Tiergarten Süd | Ein vergessenes Viertel?

       30. September 2013       

Das Hilker Medienbüro befindet sich in Tiergarten Süd, einer Gegend, in der sich gerade so einiges verändert. In unserer neuen Reihe beleuchten wir aktuelle Entwicklungen.

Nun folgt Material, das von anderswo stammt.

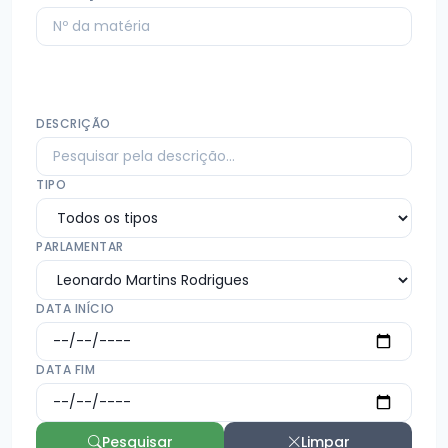
DESCRIÇÃO
TIPO
PARLAMENTAR
DATA INÍCIO
DATA FIM
Pesquisar
Limpar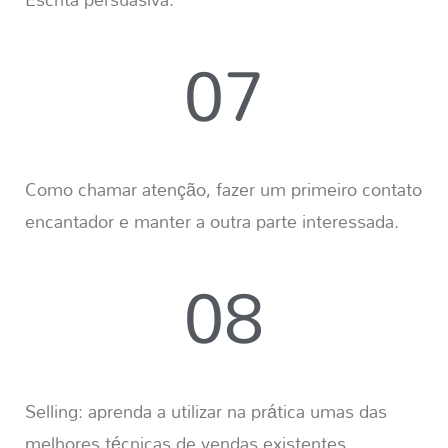
07
Como chamar atenção, fazer um primeiro contato
encantador e manter a outra parte interessada.
08
Selling: aprenda a utilizar na prática umas das
melhores técnicas de vendas existentes.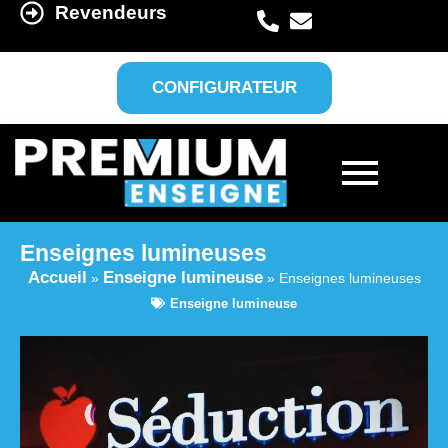
Revendeurs
CONFIGURATEUR
Enseignes lumineuses
Accueil
Enseigne lumineuse
»
»
Enseignes lumineuses
Enseigne lumineuse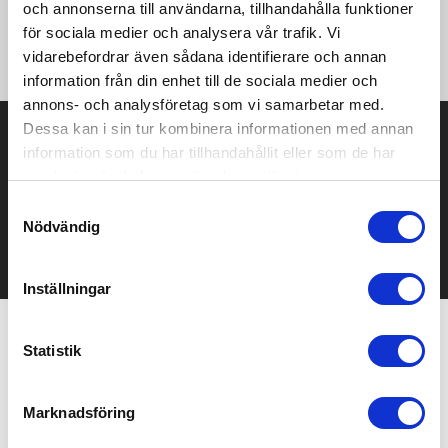
och annonserna till användarna, tillhandahålla funktioner
Dimensions: 13 x 2.6 cm
för sociala medier och analysera vår trafik. Vi
Max. print area: 8 x 1.5 cm.
vidarebefordrar även sådana identifierare och annan
information från din enhet till de sociala medier och
annons- och analysföretag som vi samarbetar med.
Dessa kan i sin tur kombinera informationen med annan
Prisuppgift på mailen?
information som du har tillhandahållit eller som de har
samlat in när du har använt deras tjänster.
Kontakta oss här för att få förslag på produkt och pris över
mailen.
Samtyckesval
Det går också utmärkt att bara ställa frågor!
Nödvändig
KONTAKTA OSS
Inställningar
Statistik
Relaterade produkter
Marknadsföring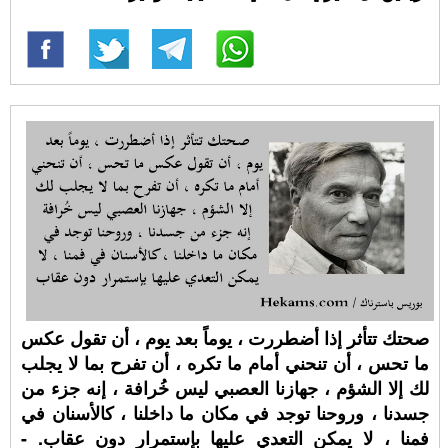
صحتك تتأثر إذا أضطررت ، يوماً بعد يوم ، أن تقول عكس
ما تحس ، أن تنحني أمام ما تكره ، أن تفرح بما لا يجلب
لك إلا الشؤم ، جهازنا العصبي ليس خُرافة ، إنه جزء من
جسدنا ، وروحنا توجد في مكان ما داخلنا ، كالأسنان في
فمنا ، لا يمكن التعدي عليها بإستمرار دون عقاب. -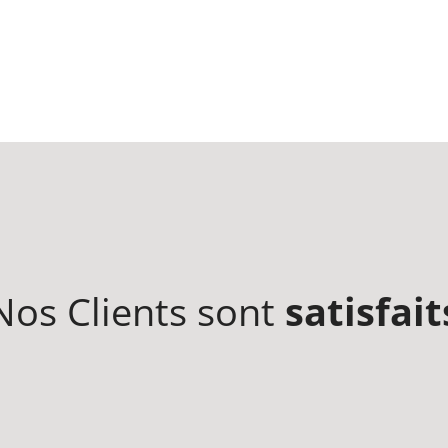
Nos Clients sont
satisfait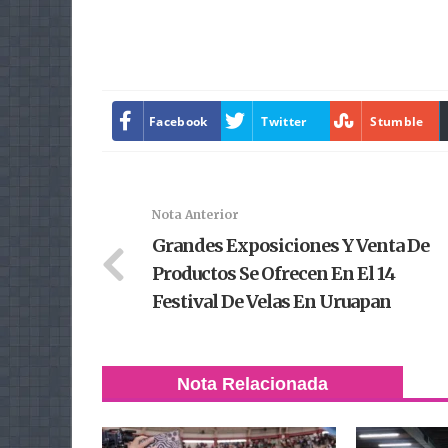
Facebook
Twitter
Stumble
Nota Anterior
Grandes Exposiciones Y Venta De
Productos Se Ofrecen En El 14
Festival De Velas En Uruapan
Nota Relacionada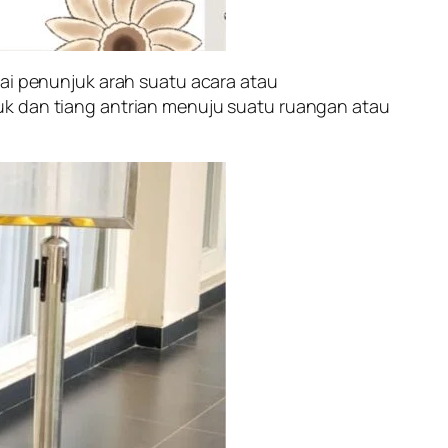
gai penunjuk arah suatu acara atau
uk dan tiang antrian menuju suatu ruangan atau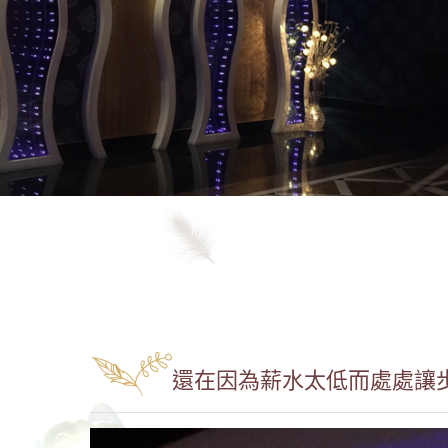
還在因為薪水太低而處處讓步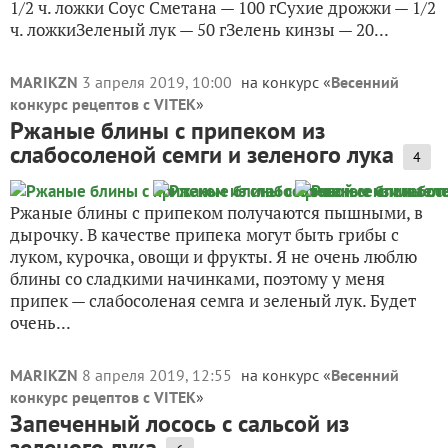
1/2 ч. ложки Соус Сметана — 100 гСухие дрожжи — 1/2
ч. ложкиЗеленый лук — 50 гЗелень кинзы — 20...
MARIKZN
3 апреля 2019, 10:00
на конкурс «
Весенний
конкурс рецептов с VITEK
»
Ржаные блины с припеком из
слабосоленой семги и зеленого лука
4
Ржаные блины с припеком получаются пышными, в
дырочку. В качестве припека могут быть грибы с
луком, курочка, овощи и фрукты. Я не очень люблю
блины со сладкими начинками, поэтому у меня
припек — слабосоленая семга и зеленый лук. Будет
очень...
MARIKZN
8 апреля 2019, 12:55
на конкурс «
Весенний
конкурс рецептов с VITEK
»
Запеченный лосось с сальсой из
зеленого лука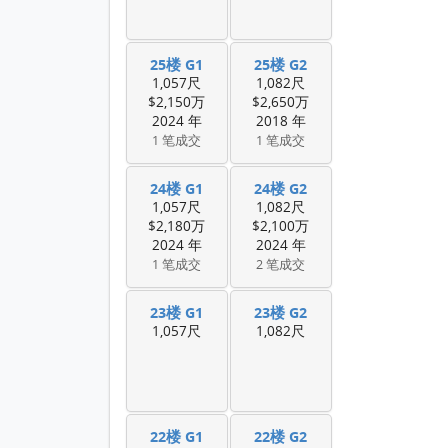
25楼 G1
25楼 G2
1,057尺
1,082尺
$2,150万
$2,650万
2024 年
2018 年
1 笔成交
1 笔成交
24楼 G1
24楼 G2
1,057尺
1,082尺
$2,180万
$2,100万
2024 年
2024 年
1 笔成交
2 笔成交
23楼 G1
23楼 G2
1,057尺
1,082尺
22楼 G1
22楼 G2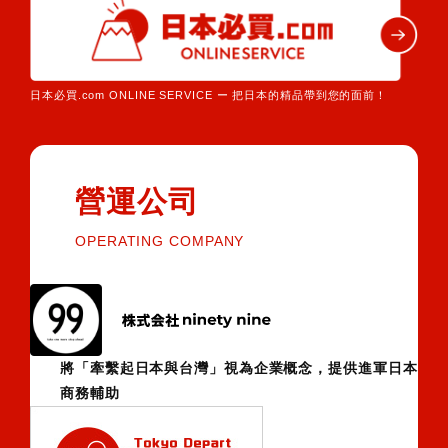
日本必買.com ONLINE SERVICE ー 把日本的精品帶到您的面前！
營運公司
OPERATING COMPANY
將「牽繫起日本與台灣」視為企業概念，提供進軍日本
商務輔助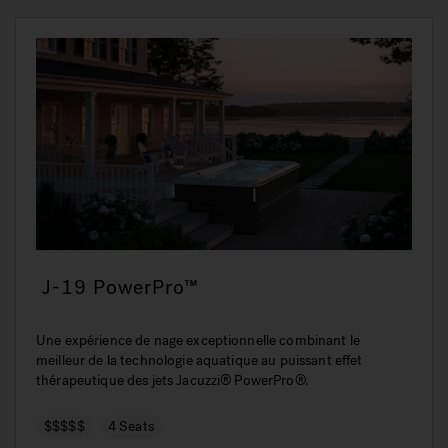
J-19 PowerPro™
Une expérience de nage exceptionnelle combinant le
meilleur de la technologie aquatique au puissant effet
thérapeutique des jets Jacuzzi® PowerPro®.
$$$$$
4 Seats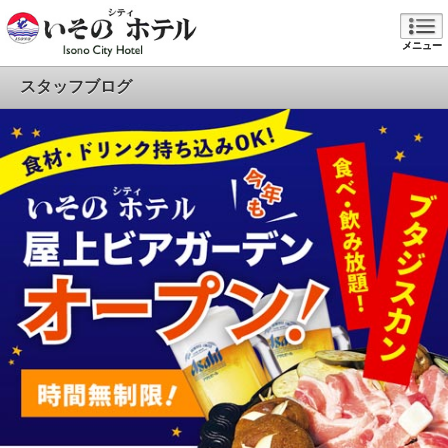
メニュー
スタッフブログ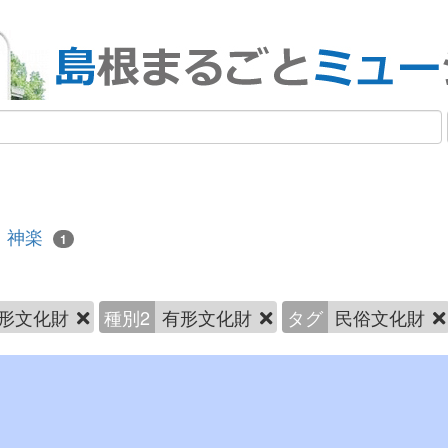
神楽
1
形文化財
種別2
有形文化財
タグ
民俗文化財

Tiergarten, im Westen Berlins gelegen und von sechs Bezirken eingegrenzt, ist eine bunte Mischung. Auf der einen Seite stehen kulturelle Einrichtungen wie der Wintergarten und zahlreiche Galerien, auf der anderen die Prostitution auf der Kurfürstenstraße. Trotz kultureller Vielfalt, ist keine klare Linie erkennbar. Handelt es sich um ein neues Künstlerviertel, das durch den Boom an Galerien in den letzten Jahren geprägt wurde? Zeichnet Immigration das Stadtbild zwischen Lützowplatz und Gleisdreieck? Richtig bejahen, aber auch verneinen kann man keine dieser Fragen. Um so interessanter ist es zu beobachten, wohin sich der Kiez entwickelt.

 

In jüngster Zeit sieht sich die ansässige Bevölkerung mit Veränderungen konfrontiert, die bereits schon länger im Friedrichshain und Kreuzberg zu beobachten sind. Häuser müssen neuen Gebäuden mit Eigentumswohnungen weichen, Luxusmodernisierungen nehmen zu und einkommensschwächere Haushalte werden verdrängt. „Wir haben uns bis jetzt immer gewundert: Wir liegen nah am Potsdamer Platz und man kann sagen, wir waren bis jetzt in einem Dornröschen Schlaf“ erzählt Jörg Krohmer vom Quartiersmanagement Tiergarten-Süd über die Veränderungen in seinem Revier. Eine attraktive Lage ist es ohne Frage. Aber will man Berlin an andere Metropolen wie London und Paris angleichen, wo sich der Normalverdiener schon lange keine Wohnung in Zentrumsnähe mehr leisten kann?

 

Es sieht ganz so aus. Bauprojekte schießen aus dem Boden und Wohnungen werden für viel Geld verkauft. Das überraschende ist: Niemanden scheint es zu stören. Wo in Neukölln und Kreuzberg Demonstrationen und Protest auf die Veränderung folgen, reagiert Tiergarten-Süd auffallend gelassen. In den kommenden Artikeln dieser Serie sollen verschiedene Aspekte der Neuerfindung des Kiezes genauer betrachtet werden.